Johann Sebastian Bach (1685-1750)

Over the next few weeks, we’ll be looking at unique moments in the lives of several key composers in musicology. These moments in time are to make the composers a bit more approachable and real to students (and some teachers) who may be a little leery of getting involved with classical music because they feel intimidated by it. We need to recognize that these composers were real people who faced hardships, worked diligently, and had very personal reasons for composing the music they did. Understanding a bit more about their lives makes their music even richer and more enjoyable.

Johann Sebastian Bach (1685-1750)

J.S. Bach was from a large family of musicians, and passed along that love for music and composing to his own children. He had twenty children, so he definitely did his part to continue the musical legacy. Typically, he is referred to as J.S. Bach or as Sebastian because within the Bach family there were fifty-three individuals with the name Johann. In his own family of twenty children, five of his sons had that same first name, and two of his daughters were named Johanna! His early career was devoted to working as an organist, and he later served in the courts of the Grand Duke of Weimar and young Prince Leopold in Germany. In his final years of work, he was employed as the cantor at the St. Thomas Choir School, in Leipzig. This responsibility also included supplying music for the five principal churches in the area.
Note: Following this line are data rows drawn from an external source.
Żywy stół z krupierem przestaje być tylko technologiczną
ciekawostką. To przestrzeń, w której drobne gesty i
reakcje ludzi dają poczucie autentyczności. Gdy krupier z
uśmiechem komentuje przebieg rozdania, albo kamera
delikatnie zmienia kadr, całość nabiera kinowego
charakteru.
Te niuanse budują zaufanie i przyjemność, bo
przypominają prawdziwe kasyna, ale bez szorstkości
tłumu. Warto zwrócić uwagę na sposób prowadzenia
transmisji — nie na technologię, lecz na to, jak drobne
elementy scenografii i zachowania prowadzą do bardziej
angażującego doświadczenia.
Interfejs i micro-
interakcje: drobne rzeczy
While he wrote music for nearly every genre of his time, because of his involvement in so many churches, his choral music production is unrivaled. He had to compose new music for the churches each week. J.S. Bach’s Lutheran background influenced much of his writing, and he often used specific selections of Scripture to carry his musical theme. He wrote nearly three hundred cantatas (choral works of some length that usually include solo voices and instrumental accompaniments), plus numerous masses, oratorios, and passions (musical settings of biblical texts revealing the life of Christ up to the crucifixion).

J.S. Bach had large hands, which could stretch across twelve notes on a clavier or keyboard. He was also revolutionary in performing running passages or scales with his three middle fingers, something that had never been tried before. Actually, his abilities as an organist were better known than his work as a composer during his lifetime. It is said that Bach would even use a stick in his mouth to reach certain notes on the organ’s keyboard that he couldn’t otherwise reach with his hands.
While he wrote more than one thousand works, 75% of which were for church worship services, only ten of J.S. Bach’s compositions were ever published in his lifetime! Now, however, he is considered the “Father of Modern Music” because of his influence on other composers such as Mozart, Beethoven, Mendelssohn, Chopin, Schumann, and Brahms. Furthermore, Bach’s works are available throughout the solar system – literally. In 1977, the Voyager spacecraft was launched deep into our solar system. Included in that spacecraft was a gold-plated record on which three of Bach’s pieces are recorded, and the very first communication on the record is Bach’s Brandenburg Concerto No. 2.